■ Dataset
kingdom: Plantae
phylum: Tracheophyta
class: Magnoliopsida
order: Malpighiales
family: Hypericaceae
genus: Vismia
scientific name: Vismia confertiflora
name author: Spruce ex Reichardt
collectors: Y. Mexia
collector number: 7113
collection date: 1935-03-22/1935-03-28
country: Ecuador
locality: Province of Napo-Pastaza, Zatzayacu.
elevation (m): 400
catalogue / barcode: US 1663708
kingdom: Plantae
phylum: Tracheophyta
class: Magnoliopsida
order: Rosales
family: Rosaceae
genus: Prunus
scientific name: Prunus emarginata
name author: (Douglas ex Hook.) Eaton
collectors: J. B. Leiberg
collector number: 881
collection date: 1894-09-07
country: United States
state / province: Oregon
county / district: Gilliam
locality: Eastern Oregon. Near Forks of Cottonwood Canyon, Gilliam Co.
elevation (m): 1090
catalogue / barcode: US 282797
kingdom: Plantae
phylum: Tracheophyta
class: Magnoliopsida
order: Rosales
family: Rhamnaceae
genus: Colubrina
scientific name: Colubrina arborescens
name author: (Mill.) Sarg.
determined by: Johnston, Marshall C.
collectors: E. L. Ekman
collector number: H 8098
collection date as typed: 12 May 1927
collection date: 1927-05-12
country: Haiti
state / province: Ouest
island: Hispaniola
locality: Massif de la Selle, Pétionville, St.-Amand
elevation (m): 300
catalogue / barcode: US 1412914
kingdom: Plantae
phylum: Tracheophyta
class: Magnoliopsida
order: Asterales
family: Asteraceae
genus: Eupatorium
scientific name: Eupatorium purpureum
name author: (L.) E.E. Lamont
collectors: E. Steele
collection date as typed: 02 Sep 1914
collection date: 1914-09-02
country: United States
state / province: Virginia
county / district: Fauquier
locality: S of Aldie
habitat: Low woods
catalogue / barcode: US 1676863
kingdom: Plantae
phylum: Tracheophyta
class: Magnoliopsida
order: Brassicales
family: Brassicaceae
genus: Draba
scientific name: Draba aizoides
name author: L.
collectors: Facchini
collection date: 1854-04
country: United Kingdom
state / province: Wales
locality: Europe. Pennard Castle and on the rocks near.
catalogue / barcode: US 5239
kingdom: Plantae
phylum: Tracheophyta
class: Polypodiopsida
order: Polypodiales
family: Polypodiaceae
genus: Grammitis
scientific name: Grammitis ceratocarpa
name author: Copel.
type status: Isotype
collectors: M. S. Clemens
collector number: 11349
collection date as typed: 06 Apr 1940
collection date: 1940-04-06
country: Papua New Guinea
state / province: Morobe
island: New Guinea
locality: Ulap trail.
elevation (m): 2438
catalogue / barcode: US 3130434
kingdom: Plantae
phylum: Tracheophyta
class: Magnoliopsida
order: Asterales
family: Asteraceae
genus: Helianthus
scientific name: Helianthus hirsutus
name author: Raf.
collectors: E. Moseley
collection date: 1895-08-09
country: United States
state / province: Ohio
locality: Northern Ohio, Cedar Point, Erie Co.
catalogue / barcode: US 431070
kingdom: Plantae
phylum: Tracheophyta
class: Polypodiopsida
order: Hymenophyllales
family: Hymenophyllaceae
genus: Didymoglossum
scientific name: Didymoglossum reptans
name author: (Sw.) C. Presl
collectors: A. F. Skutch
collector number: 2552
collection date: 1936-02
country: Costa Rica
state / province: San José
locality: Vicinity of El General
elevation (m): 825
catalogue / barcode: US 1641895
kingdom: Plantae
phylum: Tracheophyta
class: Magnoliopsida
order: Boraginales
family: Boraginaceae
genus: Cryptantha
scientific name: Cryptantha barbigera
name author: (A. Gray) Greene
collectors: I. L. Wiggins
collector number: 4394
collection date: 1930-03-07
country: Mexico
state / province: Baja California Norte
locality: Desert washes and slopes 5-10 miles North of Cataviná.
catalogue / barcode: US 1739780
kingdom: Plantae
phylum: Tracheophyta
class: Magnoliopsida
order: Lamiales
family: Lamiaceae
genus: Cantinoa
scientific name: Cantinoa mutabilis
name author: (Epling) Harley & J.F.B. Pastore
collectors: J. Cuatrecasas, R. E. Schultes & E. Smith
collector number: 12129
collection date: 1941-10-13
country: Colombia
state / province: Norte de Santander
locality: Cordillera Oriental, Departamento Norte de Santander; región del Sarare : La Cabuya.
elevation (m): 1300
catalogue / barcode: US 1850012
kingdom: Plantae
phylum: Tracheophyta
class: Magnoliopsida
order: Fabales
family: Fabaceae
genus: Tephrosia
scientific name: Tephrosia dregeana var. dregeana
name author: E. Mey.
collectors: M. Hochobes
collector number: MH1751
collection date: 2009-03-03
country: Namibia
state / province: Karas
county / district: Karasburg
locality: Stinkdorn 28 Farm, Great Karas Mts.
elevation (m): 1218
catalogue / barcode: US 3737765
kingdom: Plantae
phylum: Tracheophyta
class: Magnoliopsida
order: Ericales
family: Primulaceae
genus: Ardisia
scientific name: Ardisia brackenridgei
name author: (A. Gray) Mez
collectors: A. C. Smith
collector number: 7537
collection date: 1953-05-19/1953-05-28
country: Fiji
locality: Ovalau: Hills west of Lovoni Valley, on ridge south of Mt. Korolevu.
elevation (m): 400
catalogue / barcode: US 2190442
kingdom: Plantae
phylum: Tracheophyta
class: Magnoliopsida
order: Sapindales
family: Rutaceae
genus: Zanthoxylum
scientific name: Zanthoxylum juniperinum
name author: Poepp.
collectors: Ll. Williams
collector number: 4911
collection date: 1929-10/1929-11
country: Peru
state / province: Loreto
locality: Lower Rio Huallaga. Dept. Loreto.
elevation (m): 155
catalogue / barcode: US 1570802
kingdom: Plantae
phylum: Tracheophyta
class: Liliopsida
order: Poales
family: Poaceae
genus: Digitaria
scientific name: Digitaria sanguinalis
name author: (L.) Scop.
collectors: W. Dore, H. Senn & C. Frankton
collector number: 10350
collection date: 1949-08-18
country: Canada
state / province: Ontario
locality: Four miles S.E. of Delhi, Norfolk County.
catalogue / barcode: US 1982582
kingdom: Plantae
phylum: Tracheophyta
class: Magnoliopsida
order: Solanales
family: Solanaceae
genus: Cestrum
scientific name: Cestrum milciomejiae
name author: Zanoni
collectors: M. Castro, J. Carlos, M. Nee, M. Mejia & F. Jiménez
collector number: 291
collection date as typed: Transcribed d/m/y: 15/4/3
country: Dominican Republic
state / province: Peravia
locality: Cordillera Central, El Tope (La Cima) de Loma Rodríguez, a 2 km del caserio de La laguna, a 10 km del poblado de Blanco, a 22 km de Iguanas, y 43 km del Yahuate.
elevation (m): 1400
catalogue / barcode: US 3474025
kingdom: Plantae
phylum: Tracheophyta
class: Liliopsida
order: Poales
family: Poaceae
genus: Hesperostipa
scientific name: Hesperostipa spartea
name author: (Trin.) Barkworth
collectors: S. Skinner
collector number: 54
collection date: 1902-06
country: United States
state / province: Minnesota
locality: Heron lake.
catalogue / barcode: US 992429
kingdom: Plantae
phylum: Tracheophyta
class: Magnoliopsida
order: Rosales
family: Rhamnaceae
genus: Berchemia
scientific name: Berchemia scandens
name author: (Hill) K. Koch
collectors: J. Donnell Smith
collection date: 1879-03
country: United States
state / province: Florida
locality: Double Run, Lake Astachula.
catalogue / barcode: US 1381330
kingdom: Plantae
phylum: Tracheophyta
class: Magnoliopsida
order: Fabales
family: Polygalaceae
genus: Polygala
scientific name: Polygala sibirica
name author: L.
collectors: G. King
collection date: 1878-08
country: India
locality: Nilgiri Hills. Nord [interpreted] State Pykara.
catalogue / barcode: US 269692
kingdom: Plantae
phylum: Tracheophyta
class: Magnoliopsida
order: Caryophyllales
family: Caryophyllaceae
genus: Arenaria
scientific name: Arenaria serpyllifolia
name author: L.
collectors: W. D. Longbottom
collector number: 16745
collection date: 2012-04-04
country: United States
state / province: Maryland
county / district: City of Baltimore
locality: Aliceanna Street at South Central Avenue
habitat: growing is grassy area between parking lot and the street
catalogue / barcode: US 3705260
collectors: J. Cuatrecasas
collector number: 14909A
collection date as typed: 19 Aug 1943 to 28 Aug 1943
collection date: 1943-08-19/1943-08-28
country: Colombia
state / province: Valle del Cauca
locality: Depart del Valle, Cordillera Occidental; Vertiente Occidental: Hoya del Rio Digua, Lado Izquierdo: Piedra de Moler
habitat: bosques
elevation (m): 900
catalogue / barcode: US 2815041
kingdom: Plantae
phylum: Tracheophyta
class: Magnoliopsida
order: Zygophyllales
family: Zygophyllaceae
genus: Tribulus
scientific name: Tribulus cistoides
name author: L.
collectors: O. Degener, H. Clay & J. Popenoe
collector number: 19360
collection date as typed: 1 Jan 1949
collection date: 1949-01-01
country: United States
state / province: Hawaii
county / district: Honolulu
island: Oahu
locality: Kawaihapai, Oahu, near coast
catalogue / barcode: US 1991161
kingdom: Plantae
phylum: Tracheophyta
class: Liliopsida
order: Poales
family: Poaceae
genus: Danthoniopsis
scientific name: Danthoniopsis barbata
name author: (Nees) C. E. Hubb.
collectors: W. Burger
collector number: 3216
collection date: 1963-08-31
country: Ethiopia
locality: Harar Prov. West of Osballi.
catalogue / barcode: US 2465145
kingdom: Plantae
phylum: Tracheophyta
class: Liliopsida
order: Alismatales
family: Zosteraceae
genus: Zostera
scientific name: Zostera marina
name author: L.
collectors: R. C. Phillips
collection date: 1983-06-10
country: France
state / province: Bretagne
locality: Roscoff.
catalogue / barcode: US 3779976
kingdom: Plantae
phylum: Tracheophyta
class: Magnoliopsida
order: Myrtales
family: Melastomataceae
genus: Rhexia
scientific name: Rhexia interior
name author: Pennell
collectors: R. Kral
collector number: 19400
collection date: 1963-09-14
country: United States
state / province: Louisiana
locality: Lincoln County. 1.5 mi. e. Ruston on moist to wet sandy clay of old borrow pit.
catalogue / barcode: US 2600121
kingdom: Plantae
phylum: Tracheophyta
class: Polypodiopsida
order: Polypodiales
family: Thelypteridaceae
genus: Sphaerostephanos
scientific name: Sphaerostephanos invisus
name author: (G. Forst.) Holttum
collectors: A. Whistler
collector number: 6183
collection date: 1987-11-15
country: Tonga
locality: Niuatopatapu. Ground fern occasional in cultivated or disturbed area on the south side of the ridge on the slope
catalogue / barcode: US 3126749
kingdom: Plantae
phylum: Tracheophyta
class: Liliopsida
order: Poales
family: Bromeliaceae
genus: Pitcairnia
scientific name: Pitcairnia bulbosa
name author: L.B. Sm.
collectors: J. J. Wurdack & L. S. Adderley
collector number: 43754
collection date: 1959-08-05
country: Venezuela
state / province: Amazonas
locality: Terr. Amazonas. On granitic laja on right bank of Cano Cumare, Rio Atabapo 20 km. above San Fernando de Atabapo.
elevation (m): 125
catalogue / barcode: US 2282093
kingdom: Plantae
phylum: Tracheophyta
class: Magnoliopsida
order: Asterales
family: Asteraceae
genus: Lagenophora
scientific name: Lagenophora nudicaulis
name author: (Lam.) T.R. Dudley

■ Problem
Write out the lines above word for word, starting at the line that contains "scientific name: Rhexia interior" and ending at the line that contains "locality: Lincoln County.".

■ Full response
scientific name: Rhexia interior
name author: Pennell
collectors: R. Kral
collector number: 19400
collection date: 1963-09-14
country: United States
state / province: Louisiana
locality: Lincoln County. 1.5 mi. e. Ruston on moist to wet sandy clay of old borrow pit.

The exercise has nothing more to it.